### The data
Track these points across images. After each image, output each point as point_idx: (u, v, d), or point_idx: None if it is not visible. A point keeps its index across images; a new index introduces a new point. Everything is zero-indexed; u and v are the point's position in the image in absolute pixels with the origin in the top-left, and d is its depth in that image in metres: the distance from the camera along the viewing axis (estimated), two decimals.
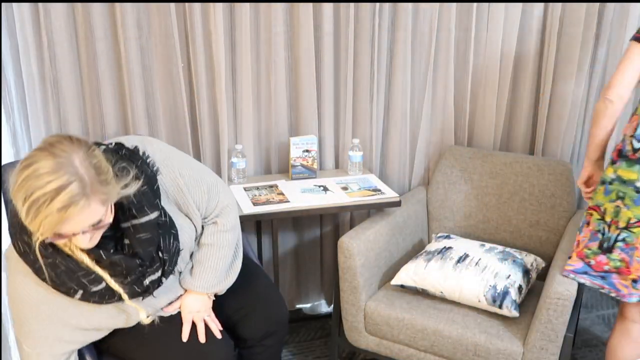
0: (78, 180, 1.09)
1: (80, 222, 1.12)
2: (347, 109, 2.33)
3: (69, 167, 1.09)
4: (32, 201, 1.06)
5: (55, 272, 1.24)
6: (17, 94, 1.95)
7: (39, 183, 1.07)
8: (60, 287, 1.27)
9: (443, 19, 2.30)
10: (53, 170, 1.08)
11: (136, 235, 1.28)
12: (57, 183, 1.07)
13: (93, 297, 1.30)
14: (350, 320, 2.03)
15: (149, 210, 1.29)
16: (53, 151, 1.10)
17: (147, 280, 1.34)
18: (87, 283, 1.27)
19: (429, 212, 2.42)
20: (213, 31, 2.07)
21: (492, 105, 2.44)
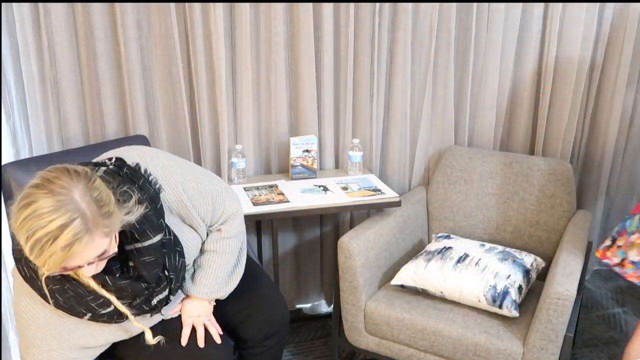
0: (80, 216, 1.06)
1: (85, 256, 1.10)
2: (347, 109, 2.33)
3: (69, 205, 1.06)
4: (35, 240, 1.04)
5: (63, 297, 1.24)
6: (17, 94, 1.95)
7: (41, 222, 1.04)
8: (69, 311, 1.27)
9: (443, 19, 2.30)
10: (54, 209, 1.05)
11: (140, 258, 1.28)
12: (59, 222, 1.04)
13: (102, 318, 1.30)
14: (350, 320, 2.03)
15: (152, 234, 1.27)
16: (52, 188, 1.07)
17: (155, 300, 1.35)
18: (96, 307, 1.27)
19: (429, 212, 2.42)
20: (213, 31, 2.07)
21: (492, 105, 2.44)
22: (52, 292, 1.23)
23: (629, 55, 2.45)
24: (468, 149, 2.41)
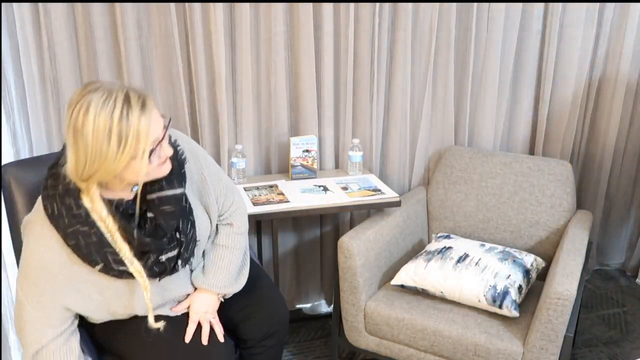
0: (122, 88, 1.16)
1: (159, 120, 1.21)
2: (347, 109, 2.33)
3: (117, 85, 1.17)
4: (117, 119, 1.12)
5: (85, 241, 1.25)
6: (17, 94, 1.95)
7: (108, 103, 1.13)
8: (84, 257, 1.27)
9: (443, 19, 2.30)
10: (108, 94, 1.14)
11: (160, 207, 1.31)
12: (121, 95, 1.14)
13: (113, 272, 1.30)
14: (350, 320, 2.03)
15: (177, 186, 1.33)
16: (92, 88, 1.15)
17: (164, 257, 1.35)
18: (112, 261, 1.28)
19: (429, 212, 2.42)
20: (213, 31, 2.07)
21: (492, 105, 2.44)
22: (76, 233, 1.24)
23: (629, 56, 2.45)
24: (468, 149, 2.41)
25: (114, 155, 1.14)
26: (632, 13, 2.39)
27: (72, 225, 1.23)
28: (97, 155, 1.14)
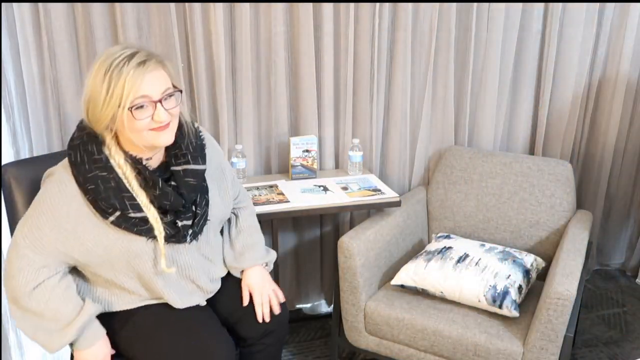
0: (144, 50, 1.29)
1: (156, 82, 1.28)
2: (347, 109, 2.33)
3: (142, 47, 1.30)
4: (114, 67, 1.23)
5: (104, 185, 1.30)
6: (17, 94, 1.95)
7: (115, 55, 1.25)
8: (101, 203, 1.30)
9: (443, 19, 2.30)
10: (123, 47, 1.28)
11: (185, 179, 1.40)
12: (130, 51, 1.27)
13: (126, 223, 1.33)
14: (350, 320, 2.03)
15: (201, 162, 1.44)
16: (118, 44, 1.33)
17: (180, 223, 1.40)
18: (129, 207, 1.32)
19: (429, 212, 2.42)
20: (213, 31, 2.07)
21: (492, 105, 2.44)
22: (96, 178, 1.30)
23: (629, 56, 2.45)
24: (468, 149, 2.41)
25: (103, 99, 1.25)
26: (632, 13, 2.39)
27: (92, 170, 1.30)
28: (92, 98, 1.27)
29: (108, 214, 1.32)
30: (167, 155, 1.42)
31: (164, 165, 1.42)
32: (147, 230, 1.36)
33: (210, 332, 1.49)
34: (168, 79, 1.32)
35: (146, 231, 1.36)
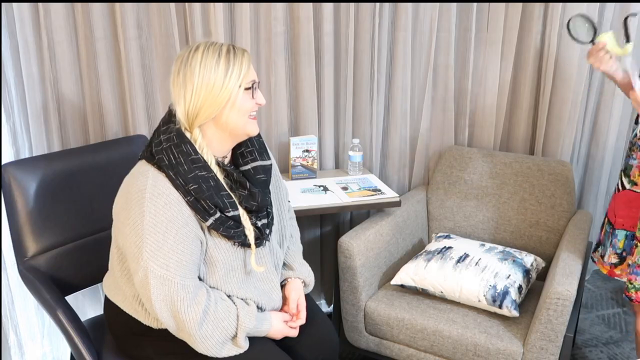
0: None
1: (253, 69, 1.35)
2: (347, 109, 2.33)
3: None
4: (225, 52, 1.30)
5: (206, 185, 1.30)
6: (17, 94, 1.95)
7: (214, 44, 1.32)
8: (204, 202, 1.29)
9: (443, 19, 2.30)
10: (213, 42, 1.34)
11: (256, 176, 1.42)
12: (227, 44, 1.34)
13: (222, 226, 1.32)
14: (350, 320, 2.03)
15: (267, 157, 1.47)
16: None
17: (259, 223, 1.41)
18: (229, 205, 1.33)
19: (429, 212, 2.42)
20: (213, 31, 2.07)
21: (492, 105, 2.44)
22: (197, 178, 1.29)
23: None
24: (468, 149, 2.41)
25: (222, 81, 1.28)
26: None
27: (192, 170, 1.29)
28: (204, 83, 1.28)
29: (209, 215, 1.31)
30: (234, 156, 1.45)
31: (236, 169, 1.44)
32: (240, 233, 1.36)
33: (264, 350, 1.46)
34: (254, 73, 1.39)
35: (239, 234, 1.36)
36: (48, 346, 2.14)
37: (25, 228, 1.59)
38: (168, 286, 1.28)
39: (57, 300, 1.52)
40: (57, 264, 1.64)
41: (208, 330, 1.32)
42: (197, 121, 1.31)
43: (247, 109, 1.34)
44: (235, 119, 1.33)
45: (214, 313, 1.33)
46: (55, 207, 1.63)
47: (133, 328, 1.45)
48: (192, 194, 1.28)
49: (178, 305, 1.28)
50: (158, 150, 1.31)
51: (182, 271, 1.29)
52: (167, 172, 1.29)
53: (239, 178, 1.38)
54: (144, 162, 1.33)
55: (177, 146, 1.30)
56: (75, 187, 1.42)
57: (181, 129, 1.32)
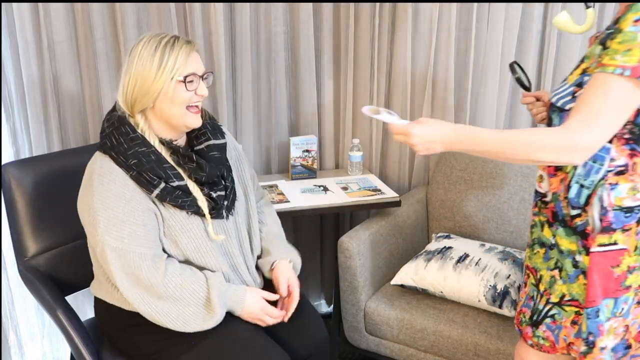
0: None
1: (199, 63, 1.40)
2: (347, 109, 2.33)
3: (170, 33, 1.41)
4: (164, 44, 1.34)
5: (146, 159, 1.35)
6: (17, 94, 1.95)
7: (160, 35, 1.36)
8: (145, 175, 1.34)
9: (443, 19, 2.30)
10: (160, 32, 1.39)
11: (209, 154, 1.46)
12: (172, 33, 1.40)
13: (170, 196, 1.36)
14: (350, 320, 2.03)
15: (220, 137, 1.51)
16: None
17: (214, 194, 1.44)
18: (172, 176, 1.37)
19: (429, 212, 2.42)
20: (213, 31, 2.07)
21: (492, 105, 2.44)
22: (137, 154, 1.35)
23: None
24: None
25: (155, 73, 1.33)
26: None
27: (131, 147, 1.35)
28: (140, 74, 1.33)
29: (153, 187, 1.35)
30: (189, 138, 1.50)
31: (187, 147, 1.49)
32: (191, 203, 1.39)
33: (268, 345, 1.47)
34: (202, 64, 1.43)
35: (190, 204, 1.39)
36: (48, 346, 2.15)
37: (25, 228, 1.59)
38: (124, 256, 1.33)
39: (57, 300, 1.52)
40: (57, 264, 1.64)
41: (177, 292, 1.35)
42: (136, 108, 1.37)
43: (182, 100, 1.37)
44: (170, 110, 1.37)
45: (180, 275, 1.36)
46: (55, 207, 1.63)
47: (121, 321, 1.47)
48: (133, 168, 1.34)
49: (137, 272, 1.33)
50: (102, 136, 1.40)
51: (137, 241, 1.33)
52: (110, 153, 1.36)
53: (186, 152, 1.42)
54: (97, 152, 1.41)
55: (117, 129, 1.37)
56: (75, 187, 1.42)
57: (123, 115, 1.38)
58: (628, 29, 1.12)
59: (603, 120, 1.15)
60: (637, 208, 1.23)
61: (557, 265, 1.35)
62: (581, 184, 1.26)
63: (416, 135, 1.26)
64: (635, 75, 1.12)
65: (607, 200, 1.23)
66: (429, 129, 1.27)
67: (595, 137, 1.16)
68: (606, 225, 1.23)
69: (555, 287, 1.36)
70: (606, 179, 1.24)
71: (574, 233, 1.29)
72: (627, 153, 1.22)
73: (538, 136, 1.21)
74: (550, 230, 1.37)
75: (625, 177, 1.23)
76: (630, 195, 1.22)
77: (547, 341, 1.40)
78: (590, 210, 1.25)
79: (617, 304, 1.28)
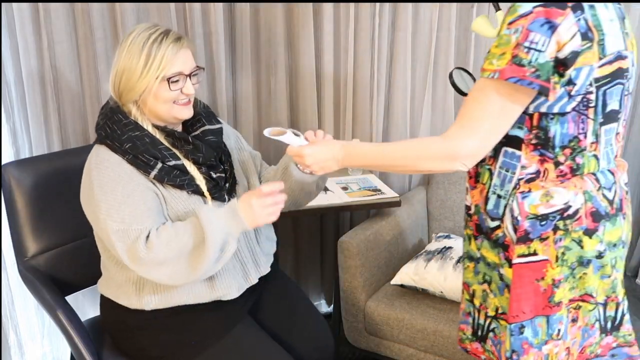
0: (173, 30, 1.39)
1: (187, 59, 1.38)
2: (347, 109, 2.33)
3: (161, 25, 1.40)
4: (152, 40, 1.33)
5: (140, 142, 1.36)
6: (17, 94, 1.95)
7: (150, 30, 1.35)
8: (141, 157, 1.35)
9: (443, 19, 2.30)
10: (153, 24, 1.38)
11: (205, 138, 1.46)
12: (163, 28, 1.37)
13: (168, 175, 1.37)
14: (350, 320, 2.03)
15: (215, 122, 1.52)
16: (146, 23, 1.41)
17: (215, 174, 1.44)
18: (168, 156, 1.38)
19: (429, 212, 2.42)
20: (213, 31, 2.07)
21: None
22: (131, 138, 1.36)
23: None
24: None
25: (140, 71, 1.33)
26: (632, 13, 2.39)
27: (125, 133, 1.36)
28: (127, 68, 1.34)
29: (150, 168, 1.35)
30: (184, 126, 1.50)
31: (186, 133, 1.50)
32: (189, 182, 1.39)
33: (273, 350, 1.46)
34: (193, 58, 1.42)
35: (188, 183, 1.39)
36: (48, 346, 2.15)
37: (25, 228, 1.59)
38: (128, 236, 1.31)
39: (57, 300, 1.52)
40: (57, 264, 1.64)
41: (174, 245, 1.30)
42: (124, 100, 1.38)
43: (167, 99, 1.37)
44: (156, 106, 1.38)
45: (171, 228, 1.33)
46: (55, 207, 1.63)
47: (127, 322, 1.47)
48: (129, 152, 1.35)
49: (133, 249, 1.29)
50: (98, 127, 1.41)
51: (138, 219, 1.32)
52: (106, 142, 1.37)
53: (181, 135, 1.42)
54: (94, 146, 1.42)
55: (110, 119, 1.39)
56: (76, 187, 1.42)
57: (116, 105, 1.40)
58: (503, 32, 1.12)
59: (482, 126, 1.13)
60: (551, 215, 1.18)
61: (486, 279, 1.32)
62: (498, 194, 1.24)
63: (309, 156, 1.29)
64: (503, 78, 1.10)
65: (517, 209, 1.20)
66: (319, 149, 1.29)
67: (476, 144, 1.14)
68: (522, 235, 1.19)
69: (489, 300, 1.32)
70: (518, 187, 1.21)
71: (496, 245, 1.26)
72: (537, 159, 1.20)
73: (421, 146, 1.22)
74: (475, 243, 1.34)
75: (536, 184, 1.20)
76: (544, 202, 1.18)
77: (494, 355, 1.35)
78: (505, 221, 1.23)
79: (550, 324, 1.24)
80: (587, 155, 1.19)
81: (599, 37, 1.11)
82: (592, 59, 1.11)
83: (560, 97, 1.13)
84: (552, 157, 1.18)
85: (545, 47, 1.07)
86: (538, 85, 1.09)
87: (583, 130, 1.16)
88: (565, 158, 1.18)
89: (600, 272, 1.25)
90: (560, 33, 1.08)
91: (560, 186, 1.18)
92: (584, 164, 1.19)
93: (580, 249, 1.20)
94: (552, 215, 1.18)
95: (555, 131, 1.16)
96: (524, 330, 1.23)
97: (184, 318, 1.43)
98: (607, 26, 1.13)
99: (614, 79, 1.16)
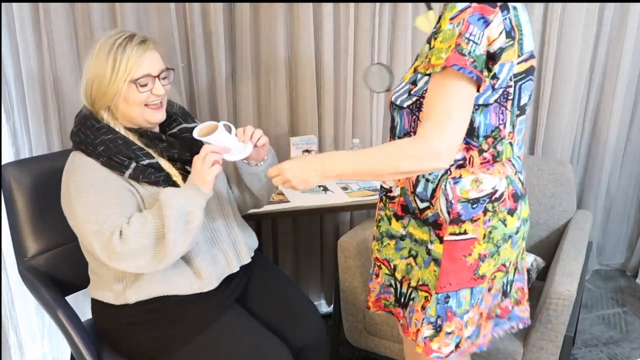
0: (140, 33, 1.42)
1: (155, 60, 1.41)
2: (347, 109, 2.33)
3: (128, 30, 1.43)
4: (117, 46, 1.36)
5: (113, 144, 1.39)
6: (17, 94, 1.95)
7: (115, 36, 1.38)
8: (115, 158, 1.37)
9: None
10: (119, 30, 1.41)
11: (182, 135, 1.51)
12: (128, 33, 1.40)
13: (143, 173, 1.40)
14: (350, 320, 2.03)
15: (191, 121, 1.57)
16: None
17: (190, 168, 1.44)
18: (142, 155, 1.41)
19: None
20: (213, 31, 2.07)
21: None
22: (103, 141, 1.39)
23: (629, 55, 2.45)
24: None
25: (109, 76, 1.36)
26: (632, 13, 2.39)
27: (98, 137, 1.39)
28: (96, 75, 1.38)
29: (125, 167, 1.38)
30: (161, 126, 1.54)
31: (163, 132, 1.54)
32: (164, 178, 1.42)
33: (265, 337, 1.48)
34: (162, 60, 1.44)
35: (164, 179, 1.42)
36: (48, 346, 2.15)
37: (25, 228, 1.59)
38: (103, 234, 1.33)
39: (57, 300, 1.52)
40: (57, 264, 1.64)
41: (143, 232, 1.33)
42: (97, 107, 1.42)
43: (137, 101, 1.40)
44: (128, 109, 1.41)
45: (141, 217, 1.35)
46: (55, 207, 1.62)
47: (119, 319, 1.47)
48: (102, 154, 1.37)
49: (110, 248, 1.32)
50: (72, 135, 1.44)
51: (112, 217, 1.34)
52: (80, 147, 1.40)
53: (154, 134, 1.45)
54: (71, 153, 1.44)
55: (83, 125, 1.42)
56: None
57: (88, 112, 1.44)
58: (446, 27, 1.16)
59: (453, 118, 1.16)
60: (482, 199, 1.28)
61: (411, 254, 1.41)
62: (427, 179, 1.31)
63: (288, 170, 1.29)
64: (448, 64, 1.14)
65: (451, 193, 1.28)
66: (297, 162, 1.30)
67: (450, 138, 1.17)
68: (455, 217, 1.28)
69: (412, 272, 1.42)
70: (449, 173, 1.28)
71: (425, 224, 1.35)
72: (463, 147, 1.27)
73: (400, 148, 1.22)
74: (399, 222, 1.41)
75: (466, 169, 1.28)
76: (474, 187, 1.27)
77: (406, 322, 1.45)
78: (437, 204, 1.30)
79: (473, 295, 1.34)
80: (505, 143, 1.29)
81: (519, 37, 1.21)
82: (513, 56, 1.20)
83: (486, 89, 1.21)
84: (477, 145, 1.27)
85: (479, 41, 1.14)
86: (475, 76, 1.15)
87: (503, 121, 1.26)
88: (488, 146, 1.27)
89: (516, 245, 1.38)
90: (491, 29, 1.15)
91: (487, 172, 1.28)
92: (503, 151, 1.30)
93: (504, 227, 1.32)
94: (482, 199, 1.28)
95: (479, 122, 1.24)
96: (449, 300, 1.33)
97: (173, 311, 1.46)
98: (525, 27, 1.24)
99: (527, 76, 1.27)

### Directions for this task
Print again the lines of the entries above that fall between the line holding "92: (584, 164, 1.19)" and the line holding "98: (607, 26, 1.13)", inclusive, exactly as they stand.

### Answer area
92: (584, 164, 1.19)
93: (580, 249, 1.20)
94: (552, 215, 1.18)
95: (555, 131, 1.16)
96: (524, 330, 1.23)
97: (184, 318, 1.43)
98: (607, 26, 1.13)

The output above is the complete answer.